Tuesday, December 26, 2006

Combustable Moving-Picture Viewer Exists One Year!


"Tesla invented this cake... but I'm eating it!"

Today marks the one year anniversary of The Exploding Kinetoscope's first post. I can honestly say it has been variously fun, torturous, a waste of time, and enriching... in short, everything blogging is all about. Other film blogs may give you more daily content. I've generated only 56 posts in the entire year (a surprise even to me). I'm happy with much of that writing, though anyone reading the introductory post can sense it's not nearly as much writing as I anticipated. But I don't know who else is going to give you 10-page essays on one performance in Teen Wolf.


Minako and Usagi lay waste to the
ExKin official birthday cake.
Eat up, ladies!

I debuted ExKin the day after Christmas, but it's also the day before my birthday. There's nothing important about that, except I wanted to have three fun days in a row. Kinetoscope was always intended as a personal exercise in improving my film writing. And I wanted to sharpen my viewing habits. They go hand in hand. I like that: a passion for art consumption and an artistic skill set holding hands, on their way to the movies. And oh my God, you guys, do I love going to the movies. And almost as good, is getting espresso after, and talking about the movies. I obviously spend more time watching and writing about film than I fake-publish here. I'm not big on New Year's resolutions, but dexterity of thought and speed are my focus for 2007; expect at least twice as much Kinetoscope next year. Faster, looser, but, well, more.

At times like this, it's natural to ask "why?" - why keep a public film diary? And why read someone else's? Well, I like blogs because they tend to be written by obsessives, those living the cinephile lifestyle in full, and those who write about film because they cannot help it, not because they're being paid to do so. The mission here is still a journey through all-things movies. It's a life of haunting the broken seats and smoky carpets of revival theaters... sleepwalking through the hidden aisles lined with dusty racks of over-sized VHS boxes... navigating the gleaming electronics store displays, head spinning from the new-plastic scent of freshly opened DVDs... What are we looking for? Where is Filmland?

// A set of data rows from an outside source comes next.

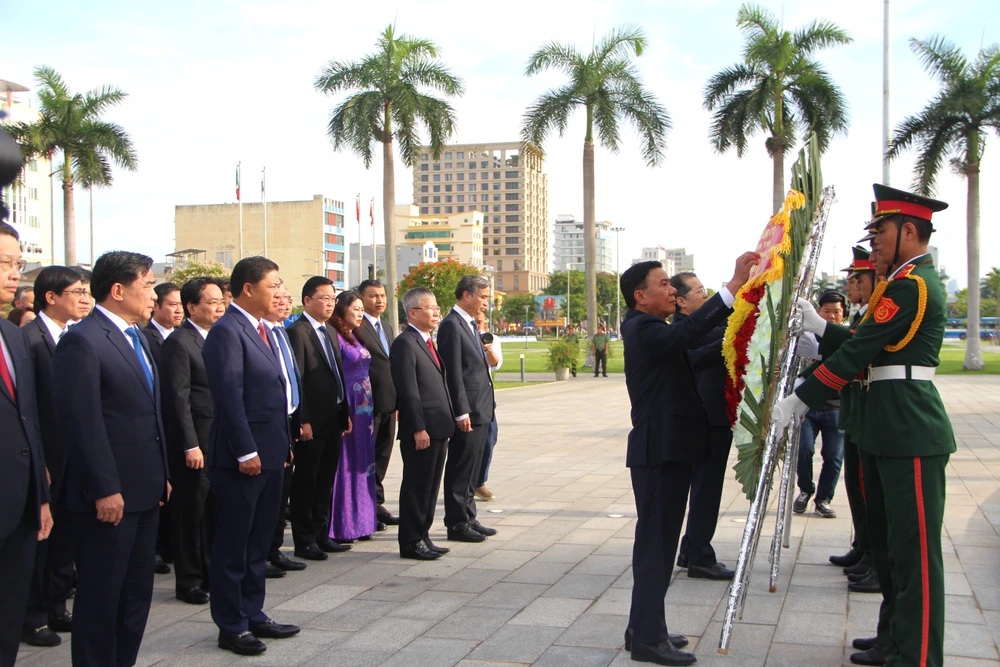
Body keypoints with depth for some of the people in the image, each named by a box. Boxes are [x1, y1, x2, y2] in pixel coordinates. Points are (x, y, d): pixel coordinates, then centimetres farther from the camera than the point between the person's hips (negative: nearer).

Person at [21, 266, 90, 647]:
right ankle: (32, 617, 19)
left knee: (64, 536, 16)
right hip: (45, 459, -7)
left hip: (74, 455, 7)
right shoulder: (28, 338, -13)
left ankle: (56, 608, 29)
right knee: (36, 537, 5)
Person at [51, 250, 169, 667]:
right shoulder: (83, 341, -14)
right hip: (109, 496, -9)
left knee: (137, 594, 16)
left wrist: (162, 474, 16)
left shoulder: (135, 337, 15)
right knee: (100, 597, 3)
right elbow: (81, 421, -19)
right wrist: (105, 489, -20)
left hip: (145, 492, 9)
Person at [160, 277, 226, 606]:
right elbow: (178, 397, -15)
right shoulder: (179, 342, -11)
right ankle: (188, 581, 15)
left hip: (219, 441, 7)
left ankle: (209, 574, 26)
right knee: (190, 513, 3)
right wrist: (191, 445, -18)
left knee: (213, 511, 14)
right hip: (194, 444, -7)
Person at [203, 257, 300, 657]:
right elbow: (228, 396, -20)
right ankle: (231, 627, 14)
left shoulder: (261, 330, 15)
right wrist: (246, 452, -21)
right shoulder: (227, 332, -15)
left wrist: (283, 444, 15)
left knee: (258, 544, 18)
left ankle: (253, 615, 30)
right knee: (232, 546, 3)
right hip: (241, 458, -9)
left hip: (269, 454, 9)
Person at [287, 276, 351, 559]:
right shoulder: (297, 332, -12)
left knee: (325, 482, 15)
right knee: (305, 482, 3)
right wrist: (303, 421, -19)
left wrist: (346, 413, 13)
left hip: (334, 419, 8)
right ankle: (304, 541, 12)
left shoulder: (329, 331, 15)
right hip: (312, 421, -8)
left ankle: (321, 534, 25)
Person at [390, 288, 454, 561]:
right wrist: (419, 429, -21)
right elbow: (408, 391, -18)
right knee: (416, 487, -1)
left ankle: (422, 537, 23)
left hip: (438, 429, 9)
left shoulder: (427, 342, 18)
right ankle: (411, 543, 8)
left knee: (430, 487, 14)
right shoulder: (405, 344, -13)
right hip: (420, 431, -9)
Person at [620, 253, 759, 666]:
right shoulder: (643, 330, -15)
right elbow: (688, 331, -33)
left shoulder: (650, 329, 18)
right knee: (656, 542, -6)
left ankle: (644, 628, 24)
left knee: (659, 540, 15)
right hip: (659, 451, -11)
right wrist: (734, 286, -36)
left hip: (669, 450, 11)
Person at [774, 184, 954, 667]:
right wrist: (817, 326, 8)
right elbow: (866, 345, 16)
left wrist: (799, 402, -15)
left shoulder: (911, 285, -15)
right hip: (888, 428, 11)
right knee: (887, 541, 17)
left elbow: (858, 352, -18)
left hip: (910, 430, -11)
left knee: (914, 548, -4)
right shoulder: (910, 281, 18)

It is the kinship between Famous Monsters and Cahiers. It is a tunnel between the drive-in concession stand and the arthouse projection booth. It's that weird spot where parallel streets Hollywood and Sunset meet:

When I moved to Los Angeles, I spent a lot of time making quiet pilgrimages to locations where Ed Wood, Jr. lived and worked. At the place where Hollywood and Sunset meet, is Wood's old office. And the Vista theater. And it's right by the Monogram studios. All in all, I'd say it's a holy place of movie history, though I doubt it's on many star maps, or gets many tourist visitors. If you've found it, you have deserved to find it. That's why I do it.

Self-Indulgence Bonus: My 5 Favorite Posts!
5. King Kong (2005) review, the first "real" post. Blogs are neat: write a review as distended, ridiculous, excessive as you like. No one can stop you.
4. Silly Red Eye review which caused much fury among young girls on Cillian Murphy crush-sites! No, seriously. I'm serious.
3. Some days it seems like I absolutely love every movie ever made.
2. Script changes to Kill Bill: how, why, and the net result. Stretching the limits of detail-enlargement like a missing scene from Blow-up!
1. Serious paper about narrative strategies in The Shining!

2 comments:

andyhorbal said...

Happy birthday! I've been contemplating one year-type posts myself--I started on January 19 of last year. Because we share many of the same motivations and much the same philosophy about blogging you've freed me up to go in some different directions (I can simply refer to this post).

Did you ever officially acknowledge that u r, in fact, just jealous because ur not as hot as Cillian Murphy?

The 'Stache said...

Congratulations.

By the way, has anybody told you your picture makes you look like a blond David Lynch?